Ty Burr of the Boston Globe has described the film ‘Hunger’ as a “look at hell and the hunger for freedom”. The film was reviewed on March 27th. Here is the review in full.
‘Hunger’ brings us into its central narrative slowly, circling it like a bird afraid to land. This is the Bobby Sands’ story, true, but we don’t even see Sands until well into the movie.
First, we follow a sad-faced prison guard (Stuart Graham) from his Belfast home (he checks under his car for bombs) to his job “interrogating” inmates at The Maze. Then we live with two imprisoned Irish Republican Army members, Davey Gillen (Brian Milligan) and Gerry Campbell (Liam McMahon), in their cell for a while, watching them smuggle tiny messages to headquarters and paint the walls with their own excrement.
About 30 minutes in, those walls are pressure-hosed clean, the film’s ground shifts, and we meet Sands (Michael Fassbender), the Provisional IRA leader who gained international headlines when he starved himself to death over a two-month period in 1981. As Fassbender plays him, Sands is alarmingly thin to begin with, but he’s strapping, too – all muscle and implacable political purpose.
Margaret Thatcher’s England has rescinded the IRA prisoners’ Special Category Status, treating them as common criminals. Furious, they refuse to wear prison clothes, shave, or use the toilets. Sands’ hunger strike just ups the pressure and takes it public.
Not that we hear about the world’s response. ‘Hunger’ is directed by the British artist Steve McQueen, and it’s the first of his films not designed as an installation for a museum or public space. It looks like a ‘real’ movie – there are actors and a story line, dialogue and sets – but it doesn’t follow the standard rules of engagement for commercial narrative cinema.
It’s not a Bobby Sands biopic, for one thing, not with all those other characters, nor is it a pro- or anti-IRA political screed. The movie defiantly, even perversely, refuses to pull back for a wider frame of reference, aside from Thatcher’s unyielding voice on the radio. (It’s as if she’s the country’s head warden.) Once we’re in the Maze, we never leave.
So what is ‘Hunger’? Unexpectedly, a visually ravishing tour of hell and a meditation on freedom that at best is wordlessly profound and at worst interestingly obscure. McQueen seems to be aiming for the magisterial grace of Robert Bresson’s great 1956 prison movie ‘A Man Escaped’, but if he doesn’t come close, he has still made a work of electrifying images that cohere into a larger sense. The subject is the dangerous, necessary human hunger to break one’s bonds: Northern Ireland from Britain, the prisoners from their cells, Bobby from life. McQueen just tells his tale on the micro level. He’s more fascinated by a fly on the cell wall than the machinations of politicians.

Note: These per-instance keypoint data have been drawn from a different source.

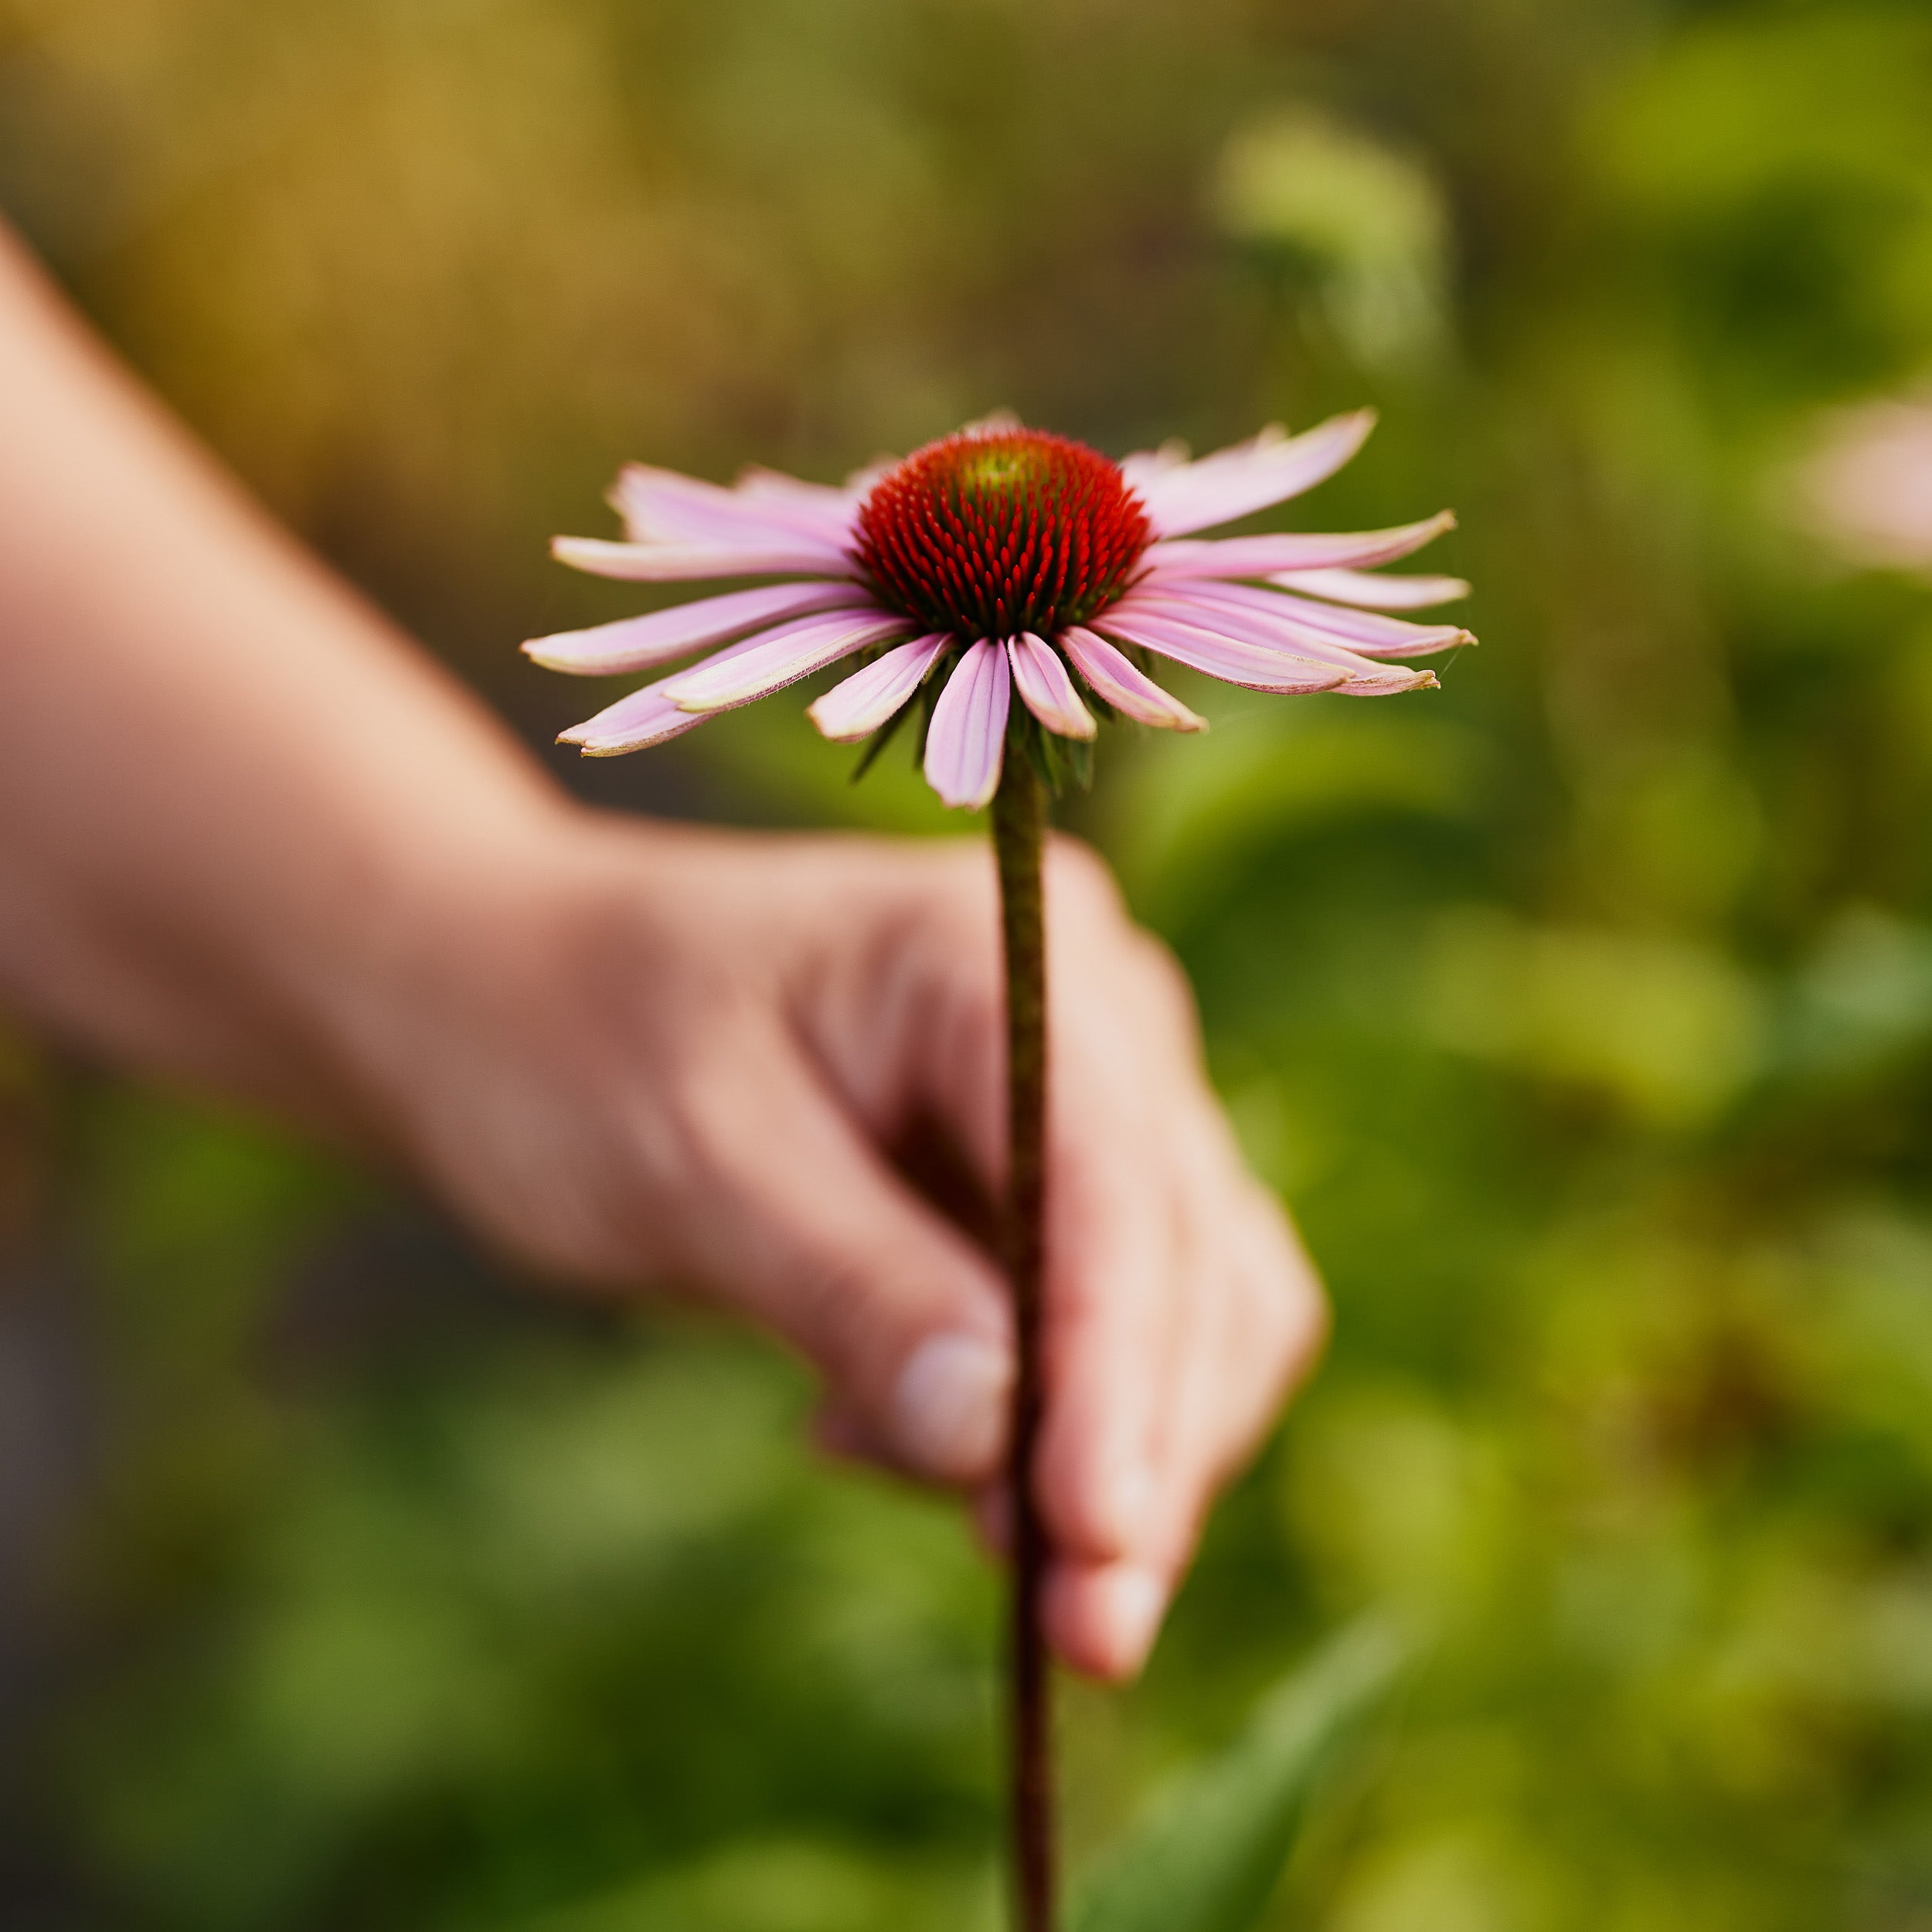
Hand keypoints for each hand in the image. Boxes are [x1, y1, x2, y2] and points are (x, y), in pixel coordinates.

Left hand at [353, 813, 1326, 1678]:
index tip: (1094, 1540)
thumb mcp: (690, 1165)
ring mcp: (1082, 1094)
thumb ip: (853, 1290)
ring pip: (1186, 1306)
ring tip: (942, 1514)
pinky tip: (895, 1443)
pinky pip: (1108, 1329)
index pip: (1116, 1178)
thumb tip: (1001, 1441)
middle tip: (1078, 1637)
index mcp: (994, 952)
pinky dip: (1046, 1424)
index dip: (1122, 1367)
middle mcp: (1086, 1009)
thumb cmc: (574, 1049)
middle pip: (1192, 1253)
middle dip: (1147, 1447)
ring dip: (1112, 1454)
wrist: (512, 1003)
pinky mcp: (1052, 1180)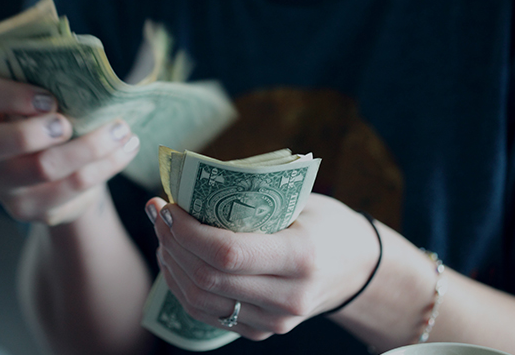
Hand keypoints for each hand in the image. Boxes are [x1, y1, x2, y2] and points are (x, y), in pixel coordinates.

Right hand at [0, 77, 139, 223]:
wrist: (57, 169)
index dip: (11, 96)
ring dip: (89, 148)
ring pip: (42, 169)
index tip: (50, 99)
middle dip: (34, 132)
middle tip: (69, 124)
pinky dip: (105, 167)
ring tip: (121, 131)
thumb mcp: (43, 99)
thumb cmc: (48, 119)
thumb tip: (94, 76)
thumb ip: (53, 84)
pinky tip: (125, 150)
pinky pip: (71, 190)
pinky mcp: (29, 209)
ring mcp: (0, 186)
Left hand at [147, 193, 379, 339]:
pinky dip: (182, 285)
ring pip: (200, 300)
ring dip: (171, 264)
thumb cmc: (325, 223)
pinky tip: (175, 258)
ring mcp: (274, 321)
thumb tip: (189, 185)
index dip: (187, 232)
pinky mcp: (261, 331)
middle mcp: (288, 297)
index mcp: (301, 257)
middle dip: (172, 242)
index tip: (168, 206)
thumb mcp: (300, 201)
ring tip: (163, 233)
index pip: (228, 253)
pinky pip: (207, 313)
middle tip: (157, 212)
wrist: (357, 269)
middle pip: (207, 278)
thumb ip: (251, 198)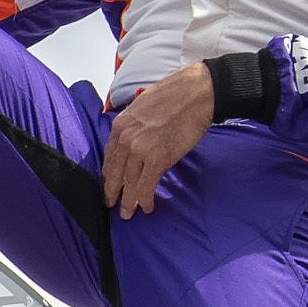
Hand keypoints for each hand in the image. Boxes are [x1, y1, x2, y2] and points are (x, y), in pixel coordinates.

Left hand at [99, 63, 213, 216]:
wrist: (198, 93)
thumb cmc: (177, 96)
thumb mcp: (144, 107)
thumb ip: (135, 125)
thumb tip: (137, 138)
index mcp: (121, 124)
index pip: (109, 155)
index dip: (109, 173)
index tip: (110, 183)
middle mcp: (125, 137)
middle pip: (114, 172)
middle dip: (112, 191)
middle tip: (111, 203)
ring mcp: (140, 149)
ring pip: (128, 183)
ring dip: (128, 201)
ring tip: (128, 213)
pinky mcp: (157, 159)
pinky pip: (146, 186)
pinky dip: (145, 199)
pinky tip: (146, 207)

The centerpiece scene of ‘Hunger’ is a 17-minute single shot of a conversation between Sands and a profane, clear-eyed priest (Liam Cunningham) as they argue over the ethics of starving oneself to death. It’s an audacious and absurdly compelling sequence, written and played within an inch of its meaning, but McQueen’s camera just hangs back and watches it build. “I want to know whether your intent is just to purely commit suicide here,” demands the priest. After a long pause, the prisoner replies, “What you call suicide, I call murder.”
You don’t have to agree with him – the priest doesn’t – to still be moved. The scenes that follow, of Sands’ final days in the prison hospital, are extremely hard to watch, yet they’re filmed with a gentle, valedictory point-of-view style that’s similar to ‘The Diving Bell and the Butterfly’ (another movie directed by an art-world figure, and a better one).
It’s ultimately Sands’ obstinacy, not his politics, that fascinates the filmmaker – that, and the prisoner’s willingness to use his own body as a canvas of protest. Where artists like McQueen build their statements by allusion and accretion, the movie’s Bobby takes away and takes away until there’s nothing left, and that absence, and the road there, are the meaning. ‘Hunger’ merely observes the process with something close to professional respect.